Two things make this song: the tempo and the car metaphor. Okay, everything about this song makes it, from Elizabeth Powell's slight but monumental voice to the slinking guitar riff somberly battling with the hide-and-seek keyboard, but really when I felt the pace of this song and heard the refrain about what it would like to die and become a car (what kind of lyricist comes up with that? the best kind, that's who), I almost felt like I could die at that moment and be totally okay with it. Because, you know, it's okay. Also, the fade-in. I mentioned the importance of this kind of intro when talking about these guys' friends and tourmates Broken Social Scene for that Brendan Canning song earlier on the countdown, and LOT also nail it with equal amounts of precision and messiness at this song's kick start. Okay, so back to the auto analogy. Imagine it: your soul gently lifts from your aching torso (hypothetically of course) and creeps through a wall where machines are buzzing and saws are whirring, and suddenly you're trapped inside these walls of metal. At first it's frightening and painful, but soon someone warms you up with their body (remember having one of those?) and you're on your way, drifting through the night stealthily, lighting up the roads. Having somewhere to go. Always. WHAT A METAPHOR.

37 "Gentleman Farmer"
Winterpills
Central Chambers
[Signature Sounds]

"I don't have to show you anything."

If any song is the musical equivalent of snow on a dead tree branch, it's this one. And that's not a bad thing. It feels frozen, but is remarkably beautiful in its stillness. It's a relatively simple image to conjure up, but layered with the complexity that nature always assuredly brings. At its core is a splintered tan color, which manifests itself in the song as the constant guitar chug, at times obvious but mostly wriggling in the background trying to stay held together by the other layers. On top is a skin of bark and dirt, which are represented by the chirping piano and erratic drumming, falling in and out of the main melody whenever they please. Sometimes making the gorgeous snow (or in this case, the depth of vocals) a little dirty, but always a necessary middle between that which will bloom again and that which will melt. The pure and raw vocals swoop and meld into each other with such forlorn misery that they all feel alone, together, on that tree branch. Like layers of ice, snow, and watery droplets on a bending bough, how these harmonies stay afloat and mashed together while still uniquely separate is mind-expanding. It's also a great way to get sad to a song while driving on the back roads looking at all the snow-covered trees.
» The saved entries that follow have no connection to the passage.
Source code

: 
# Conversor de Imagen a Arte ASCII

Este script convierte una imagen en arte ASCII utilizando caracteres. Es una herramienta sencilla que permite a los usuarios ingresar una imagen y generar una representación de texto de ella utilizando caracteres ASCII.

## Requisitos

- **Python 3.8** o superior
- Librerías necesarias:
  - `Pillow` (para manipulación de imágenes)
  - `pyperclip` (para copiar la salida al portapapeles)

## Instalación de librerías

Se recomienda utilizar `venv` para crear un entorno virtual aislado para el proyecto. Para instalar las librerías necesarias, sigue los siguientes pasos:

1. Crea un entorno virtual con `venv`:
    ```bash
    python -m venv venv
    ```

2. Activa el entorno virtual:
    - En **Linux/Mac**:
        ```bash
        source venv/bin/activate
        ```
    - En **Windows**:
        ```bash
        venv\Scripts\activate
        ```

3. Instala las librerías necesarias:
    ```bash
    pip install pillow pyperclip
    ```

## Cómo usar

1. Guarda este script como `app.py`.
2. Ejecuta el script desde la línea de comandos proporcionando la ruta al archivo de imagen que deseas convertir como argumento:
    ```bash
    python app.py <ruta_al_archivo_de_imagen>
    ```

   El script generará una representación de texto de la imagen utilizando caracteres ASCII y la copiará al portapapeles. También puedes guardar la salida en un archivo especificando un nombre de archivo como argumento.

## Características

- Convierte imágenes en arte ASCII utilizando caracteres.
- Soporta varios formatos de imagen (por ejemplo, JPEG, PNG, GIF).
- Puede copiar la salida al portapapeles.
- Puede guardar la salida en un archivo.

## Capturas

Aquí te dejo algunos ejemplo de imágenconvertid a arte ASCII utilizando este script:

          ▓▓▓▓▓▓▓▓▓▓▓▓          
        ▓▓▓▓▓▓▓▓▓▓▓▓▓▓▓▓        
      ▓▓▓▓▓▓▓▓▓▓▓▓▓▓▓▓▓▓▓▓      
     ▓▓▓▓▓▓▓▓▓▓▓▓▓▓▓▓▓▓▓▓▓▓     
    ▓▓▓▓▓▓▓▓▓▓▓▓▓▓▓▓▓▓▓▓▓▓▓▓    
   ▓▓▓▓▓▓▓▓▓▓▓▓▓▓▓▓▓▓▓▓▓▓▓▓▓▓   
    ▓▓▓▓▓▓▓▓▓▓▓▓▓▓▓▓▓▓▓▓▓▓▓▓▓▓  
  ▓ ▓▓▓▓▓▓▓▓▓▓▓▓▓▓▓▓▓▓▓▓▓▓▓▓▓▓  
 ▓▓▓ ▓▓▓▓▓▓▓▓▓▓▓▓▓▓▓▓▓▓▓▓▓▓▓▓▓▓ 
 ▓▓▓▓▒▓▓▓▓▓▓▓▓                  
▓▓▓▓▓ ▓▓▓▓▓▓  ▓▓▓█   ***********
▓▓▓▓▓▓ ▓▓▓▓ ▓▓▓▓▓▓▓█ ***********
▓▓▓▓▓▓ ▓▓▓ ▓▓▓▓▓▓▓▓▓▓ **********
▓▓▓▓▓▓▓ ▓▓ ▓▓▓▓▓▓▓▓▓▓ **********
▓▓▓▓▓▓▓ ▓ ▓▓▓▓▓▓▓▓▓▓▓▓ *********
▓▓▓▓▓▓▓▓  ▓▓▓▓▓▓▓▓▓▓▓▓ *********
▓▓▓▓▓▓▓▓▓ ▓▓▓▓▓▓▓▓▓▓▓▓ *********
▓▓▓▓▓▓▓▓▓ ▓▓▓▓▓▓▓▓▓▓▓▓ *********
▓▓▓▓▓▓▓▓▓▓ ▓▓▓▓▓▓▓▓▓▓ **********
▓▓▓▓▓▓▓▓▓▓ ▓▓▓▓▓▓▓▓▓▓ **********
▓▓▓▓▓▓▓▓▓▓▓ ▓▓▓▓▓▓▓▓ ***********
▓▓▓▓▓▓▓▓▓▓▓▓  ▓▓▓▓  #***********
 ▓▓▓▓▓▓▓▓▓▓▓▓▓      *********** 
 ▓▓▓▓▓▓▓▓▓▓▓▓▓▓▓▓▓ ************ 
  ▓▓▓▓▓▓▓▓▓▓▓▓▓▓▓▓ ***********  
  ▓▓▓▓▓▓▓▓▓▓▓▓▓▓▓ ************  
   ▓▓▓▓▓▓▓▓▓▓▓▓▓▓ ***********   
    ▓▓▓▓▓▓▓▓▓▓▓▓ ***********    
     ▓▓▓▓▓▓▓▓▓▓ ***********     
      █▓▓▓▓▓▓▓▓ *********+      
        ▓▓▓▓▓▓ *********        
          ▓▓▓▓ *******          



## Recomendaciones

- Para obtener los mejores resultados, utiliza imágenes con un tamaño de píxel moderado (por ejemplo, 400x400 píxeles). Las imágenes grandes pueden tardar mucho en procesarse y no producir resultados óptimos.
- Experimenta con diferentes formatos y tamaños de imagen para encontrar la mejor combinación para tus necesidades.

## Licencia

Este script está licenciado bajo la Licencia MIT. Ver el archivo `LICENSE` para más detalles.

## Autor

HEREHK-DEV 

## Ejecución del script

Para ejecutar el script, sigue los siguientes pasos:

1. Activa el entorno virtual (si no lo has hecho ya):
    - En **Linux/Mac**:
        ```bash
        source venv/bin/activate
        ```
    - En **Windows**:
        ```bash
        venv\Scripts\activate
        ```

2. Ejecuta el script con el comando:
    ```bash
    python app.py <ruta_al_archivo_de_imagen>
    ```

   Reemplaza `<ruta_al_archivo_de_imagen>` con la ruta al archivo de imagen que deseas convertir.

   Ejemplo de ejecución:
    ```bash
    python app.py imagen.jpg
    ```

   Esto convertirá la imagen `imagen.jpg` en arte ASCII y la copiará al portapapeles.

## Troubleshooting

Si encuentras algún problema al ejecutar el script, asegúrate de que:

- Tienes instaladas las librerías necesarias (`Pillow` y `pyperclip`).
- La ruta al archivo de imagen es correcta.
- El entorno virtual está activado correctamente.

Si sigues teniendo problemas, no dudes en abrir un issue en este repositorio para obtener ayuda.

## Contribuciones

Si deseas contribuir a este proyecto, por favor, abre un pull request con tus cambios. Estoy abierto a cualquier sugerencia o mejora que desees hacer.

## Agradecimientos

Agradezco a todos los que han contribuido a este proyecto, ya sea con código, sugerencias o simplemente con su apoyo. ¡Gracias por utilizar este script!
36 "What Would Hope Be Without Disappointment"
Bitcrush
Epilogue In Waves
[N5MD]

Moment @ 2:28

We begin with an instrumental that had a story and we end with one here, the last post for the second part of the Top 100 Songs of 2008. It was a Saturday afternoon. I found myself alone with nothing to do somehow. I had a Rolling Stone I hadn't read yet and some new instrumental music to wade through for the radio show. I opened up to an interview with David Letterman (a man who has, to my surprise and delight, become a nightly staple in my household). He talked of his recent surgeries and of his son. He had no interest in having children until he started having health problems. When he had his huge quadruple-or-whatever-bypass surgery, his son was three. He spoke of how scared he was he'd never see his son again. I thought of my father, who failed to make it out of treatments for pancreatic-liver cancer when I was three. I put the magazine down, heard a gorgeously hopeful but dour melody emanating from my laptop, and took a deep breath. A tear fell. I looked at the screen, read the title of the wordless song and started bawling like a rain factory. To this day, I can't think of that afternoon without my hands shaking, as they are as I type this. Sorry for bumming y'allz out, but if you haven't already realized from reading this countdown, I can't write without the heart on ye olde sleeve.